Beating the Winter Blues

what is seasonal affective disorderDuring the long, cold, mostly gloomy days of winter, it can be easy to start to feel gloomy yourself. If you’re noticing that during the winter months you start to feel sad, anxious, moody, or are losing interest in activities you normally enjoy, you may have what is called SAD – Seasonal Affective Disorder, or seasonal depression.

What is Seasonal Affective Disorder?

While the actual causes of SAD are unknown, experts tend to agree that it has something to do with the lack of sunlight over the winter. Symptoms like the ones mentioned above, along with gaining weight, chronic tiredness and trouble concentrating generally can start in the fall in September or October and last until April or even May.

Because the sun is out for a much shorter period of time through the winter, this lack of light can upset circadian rhythms, which control our sleep-wake patterns.
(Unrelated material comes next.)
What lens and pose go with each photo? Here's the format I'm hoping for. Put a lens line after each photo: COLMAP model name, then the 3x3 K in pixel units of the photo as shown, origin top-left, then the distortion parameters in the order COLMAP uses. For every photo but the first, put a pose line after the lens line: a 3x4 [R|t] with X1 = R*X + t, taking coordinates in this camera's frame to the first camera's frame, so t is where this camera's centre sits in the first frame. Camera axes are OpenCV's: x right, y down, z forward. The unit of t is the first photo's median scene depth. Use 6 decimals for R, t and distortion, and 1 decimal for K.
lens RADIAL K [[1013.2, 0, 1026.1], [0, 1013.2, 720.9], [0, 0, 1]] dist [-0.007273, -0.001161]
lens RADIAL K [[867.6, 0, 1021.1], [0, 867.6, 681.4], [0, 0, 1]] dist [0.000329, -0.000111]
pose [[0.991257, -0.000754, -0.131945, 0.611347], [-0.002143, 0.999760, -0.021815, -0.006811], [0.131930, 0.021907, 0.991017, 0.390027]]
It can also affect the chemical serotonin in our brain, which causes changes in our moods. It’s difficult to diagnose SAD, but in general, if you’ve noticed that you’ve been more depressed or showing other symptoms throughout the winter months for the past two years in a row, or perhaps it runs in your family, it’s possible you have it. A mental health assessment and blood tests for conditions like hypothyroidism should also be administered to rule out other issues.
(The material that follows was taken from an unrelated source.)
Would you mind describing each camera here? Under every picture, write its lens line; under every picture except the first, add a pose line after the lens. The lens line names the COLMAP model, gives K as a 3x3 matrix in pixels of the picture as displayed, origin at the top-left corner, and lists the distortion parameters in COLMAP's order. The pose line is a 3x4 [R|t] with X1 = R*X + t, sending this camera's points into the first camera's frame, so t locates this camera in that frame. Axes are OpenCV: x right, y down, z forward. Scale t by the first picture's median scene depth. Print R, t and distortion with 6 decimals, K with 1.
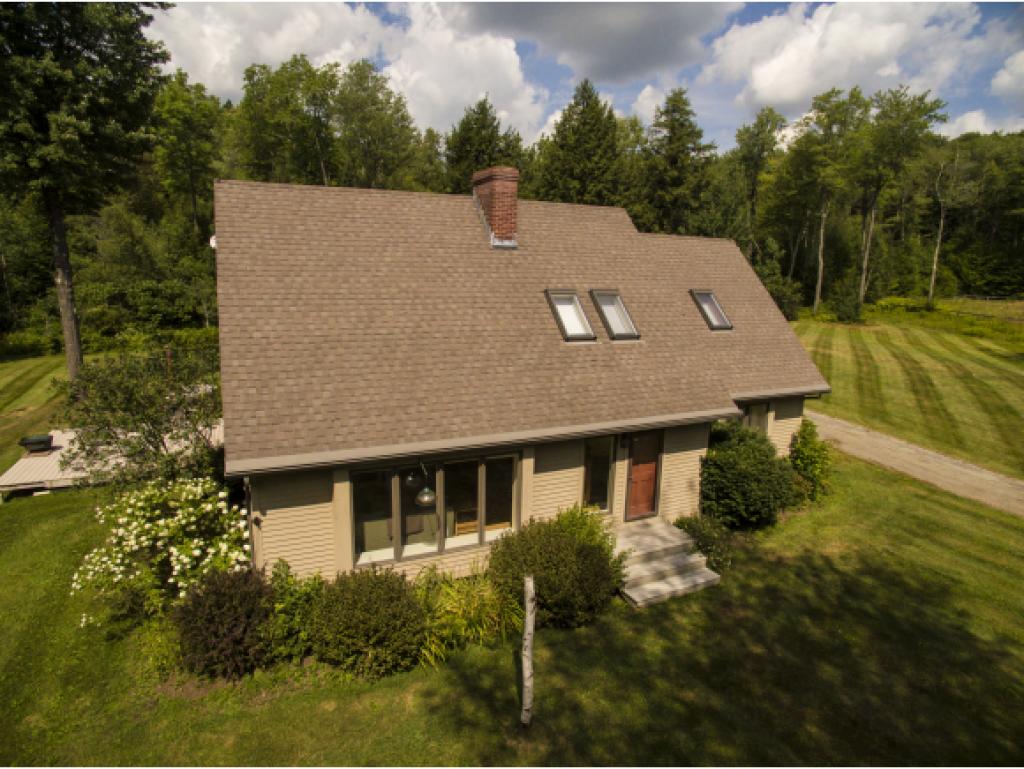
lens RADIAL K [[662.1, 0, 512.0], [0, 662.1, 384.5], [0, 0, 1]] dist [-0.141991, 0.116672]
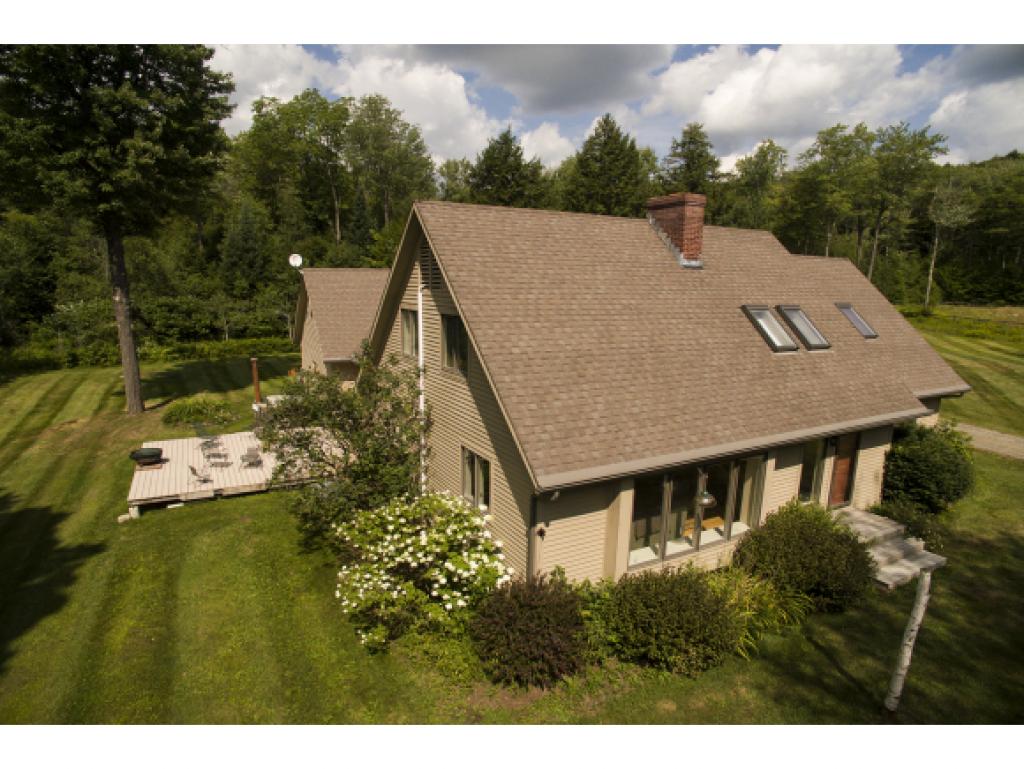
lens RADIAL K [[584.1, 0, 512.0], [0, 584.1, 384.5], [0, 0, 1]] dist [-0.117426, 0.086461]
pose [[0.996929, -0.023274, 0.074773, -0.196702], [0.023273, 0.999729, 0.000881, -0.009981], [-0.074774, 0.000862, 0.997200, 0.031788]]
Seasonal depression is more likely to affect women, especially those who live in northern areas where the sun is not very strong throughout the winter. For the elderly, the months following the holidays can be more difficult than other times of the year, too. The happy times and memories the holidays brought can be easily replaced by feelings of sadness and loneliness once the festivities are over.
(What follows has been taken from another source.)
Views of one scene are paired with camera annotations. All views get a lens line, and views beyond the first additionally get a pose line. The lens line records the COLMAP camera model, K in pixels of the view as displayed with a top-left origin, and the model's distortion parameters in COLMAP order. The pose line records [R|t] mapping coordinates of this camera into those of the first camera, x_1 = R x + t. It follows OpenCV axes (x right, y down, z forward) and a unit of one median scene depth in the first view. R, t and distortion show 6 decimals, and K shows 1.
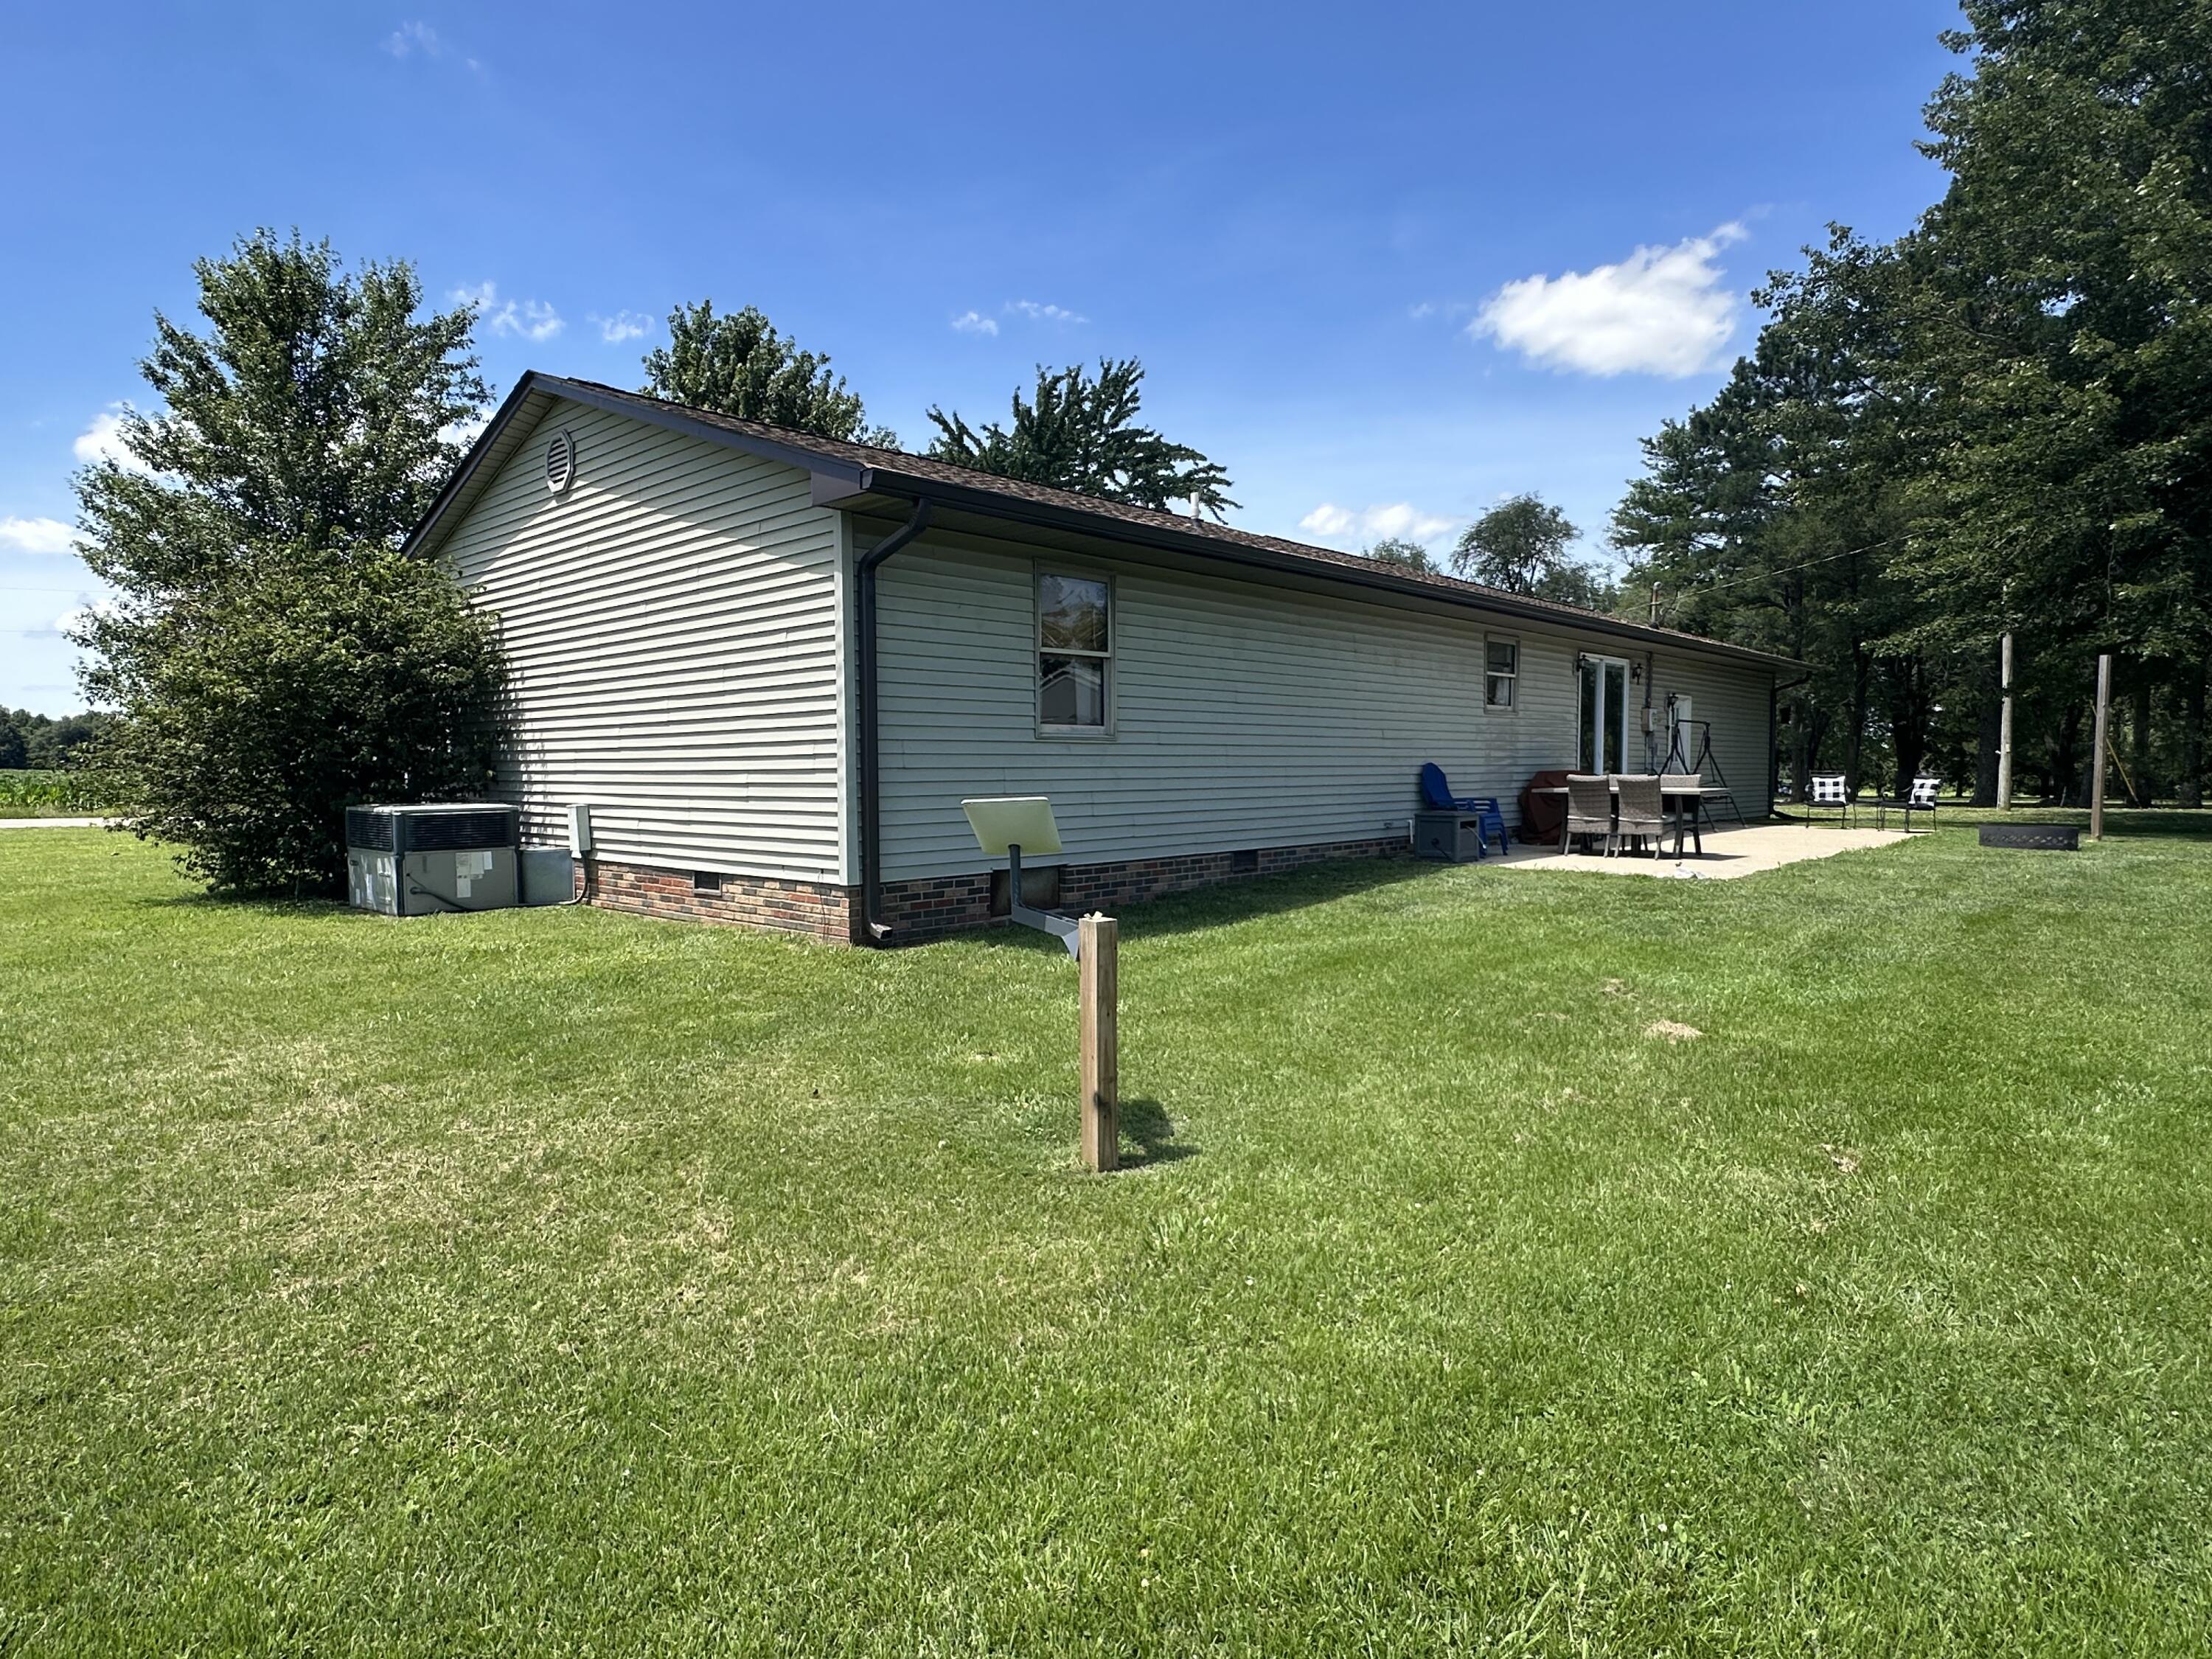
lens RADIAL K [[1224.1, 0, 1101.5], [0, 1224.1, 830.3], [0, 0, 1]] dist [-0.003528, -0.000282]
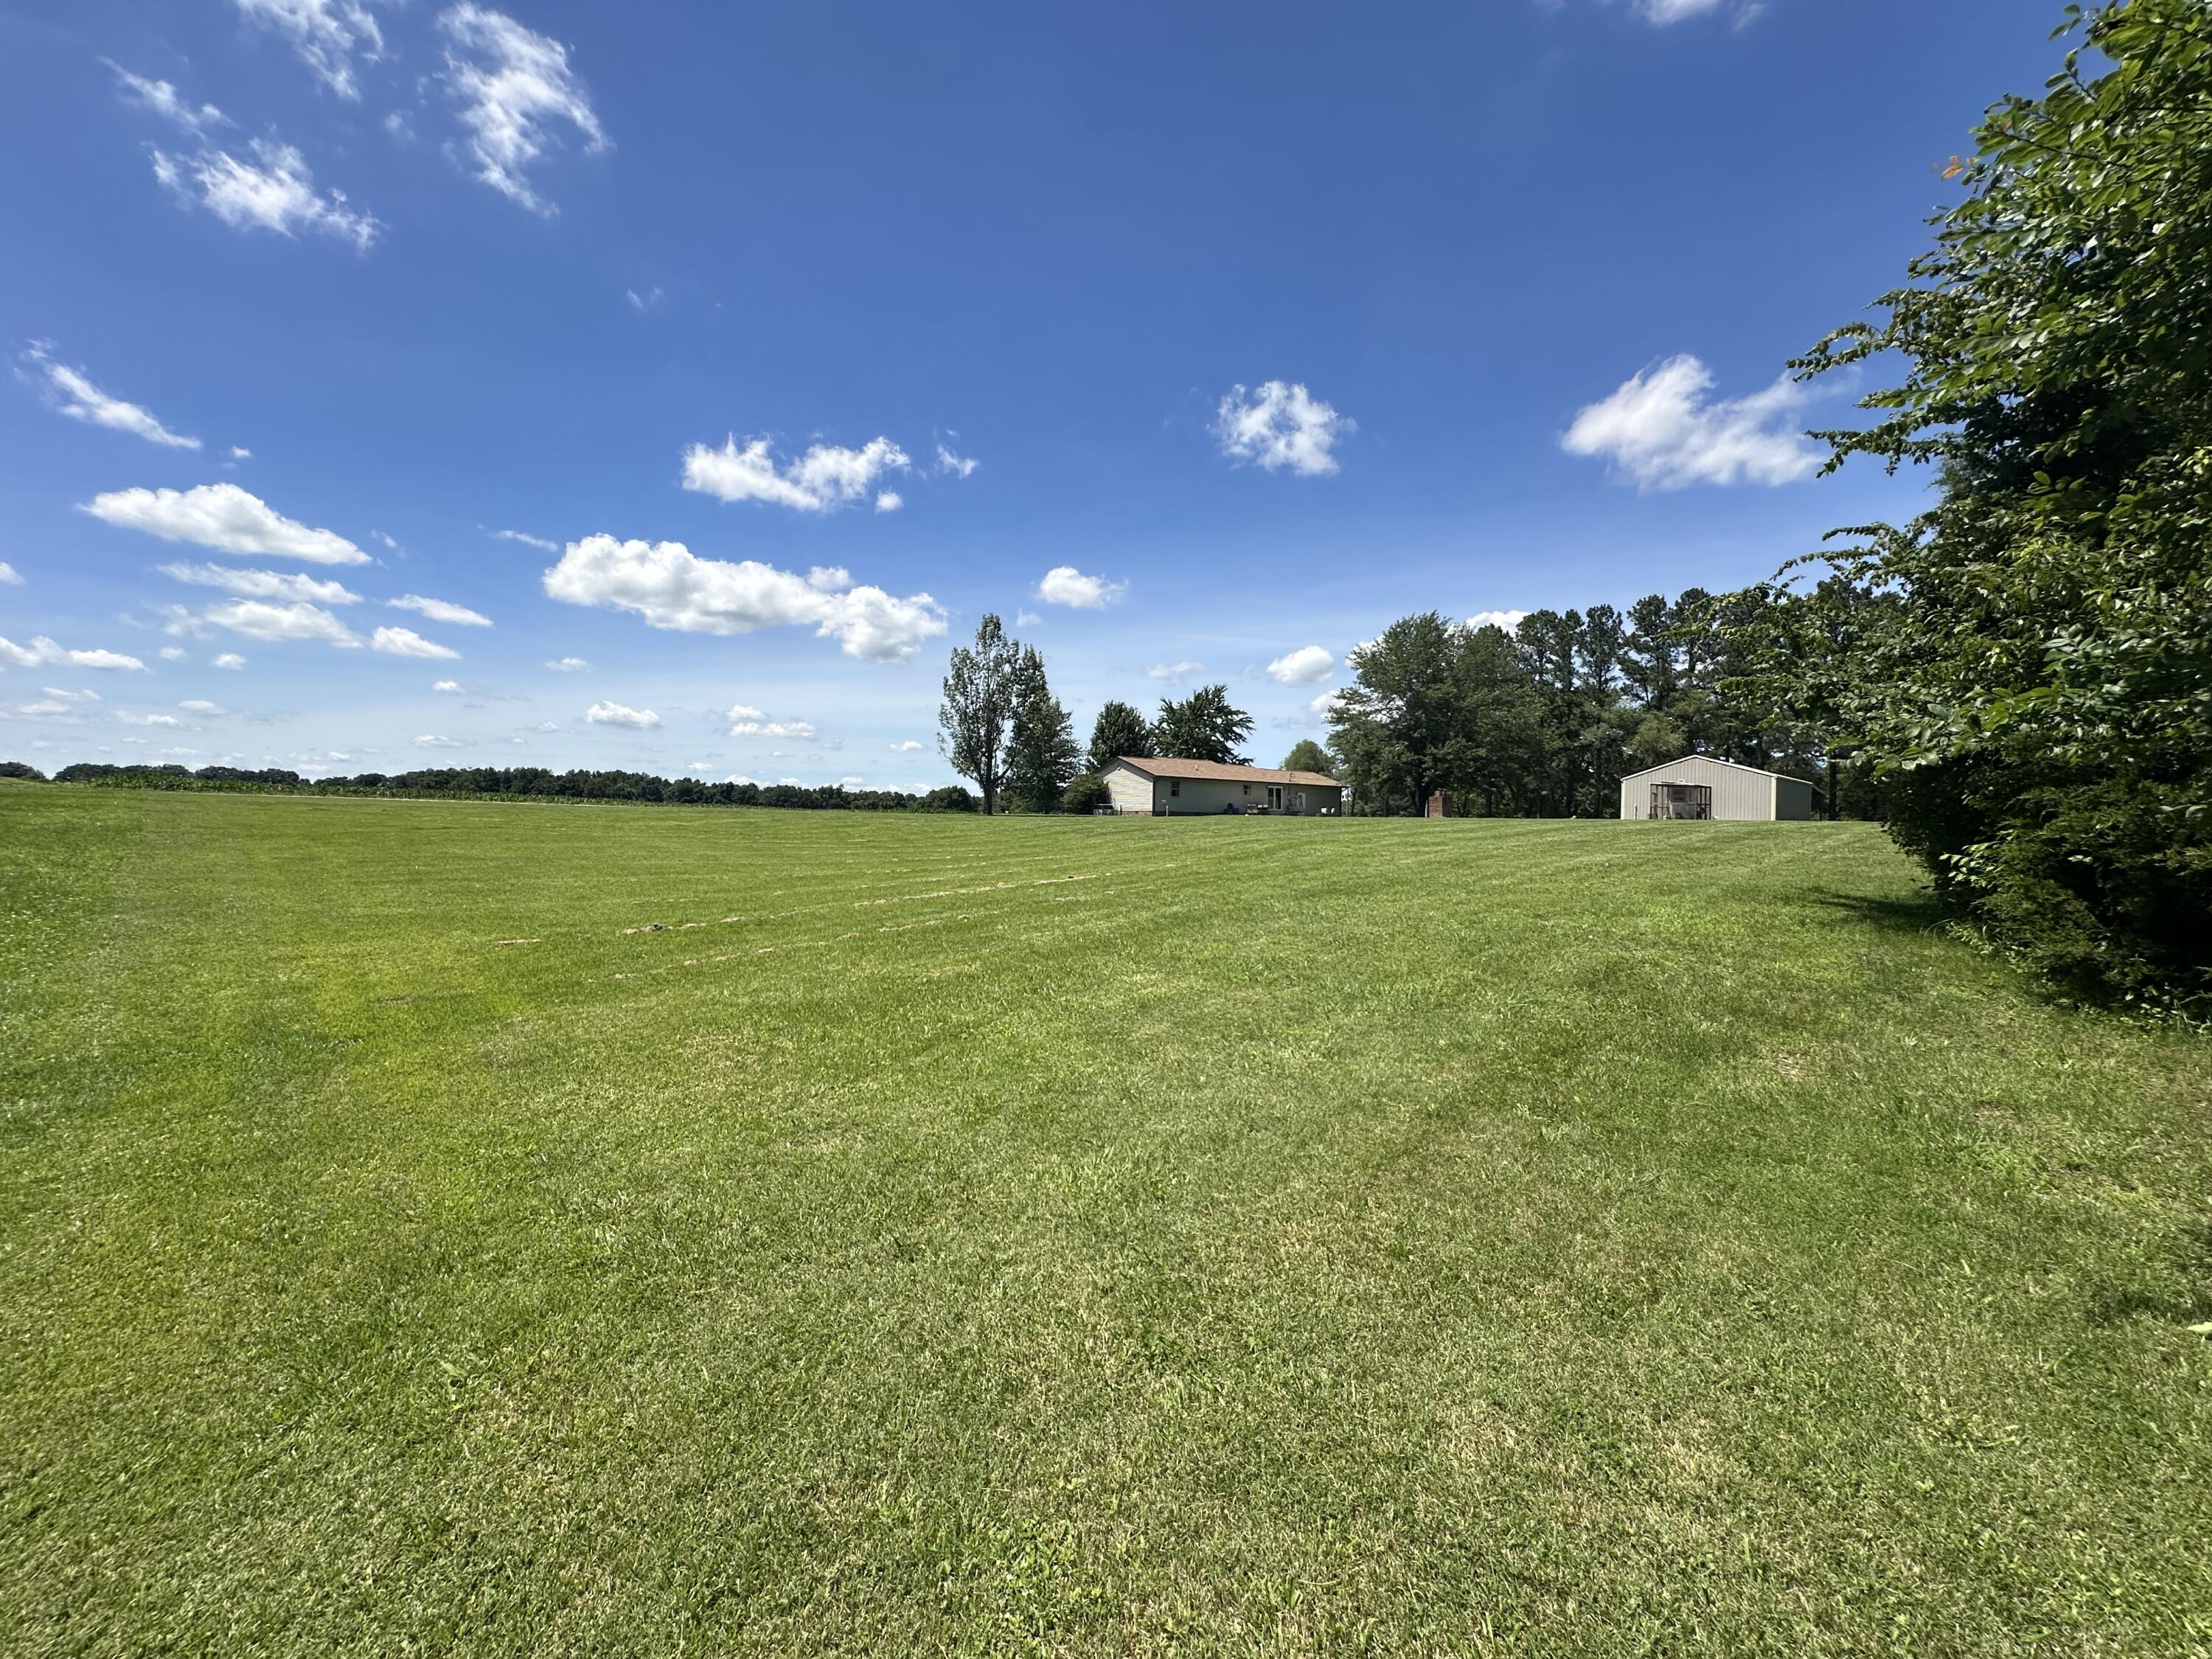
lens RADIAL K [[878.6, 0, 1106.2], [0, 878.6, 827.4], [0, 0, 1]] dist [-0.001513, 0.000082]
pose [[0.979928, 0.019846, -0.198360, 0.480523], [-0.028516, 0.998754, -0.040949, 0.264567], [0.197301, 0.045783, 0.979273, -3.391230]]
How to Stay Positive through the Winter Months

However, there are ways to boost your mood and keep a positive attitude throughout the winter. The following techniques have been known to alleviate Seasonal Affective Disorder in many people:

  • Add more vitamin D to your diet. Since we get vitamin D from sun exposure, it can be difficult to maintain the right levels over the winter months. Plus, a lack of vitamin D can lead to a greater risk for osteoporosis. Add foods like salmon, egg yolks and lean red meat to your diet to consume more vitamin D.
  • Try light therapy. Light therapy uses what is called a “light box”, a fluorescent lamp that gives off light similar to sunlight. These lamps can help decrease the amount of melatonin in your system and regulate neurotransmitters like serotonin and epinephrine.
  • Exercise regularly. Regular exercise helps boost your mood and will improve your sleep habits. Aim for at least 30 minutes of physical activity each day- you can even break it up into ten minute intervals when you’re just getting started.
  • Talk to someone. Reach out to friends or family when you start to feel isolated or lonely. Or, join a support group or head to a counselor for therapy. Just talking about how you feel can improve your spirits, plus you’re getting the social interaction you need, too.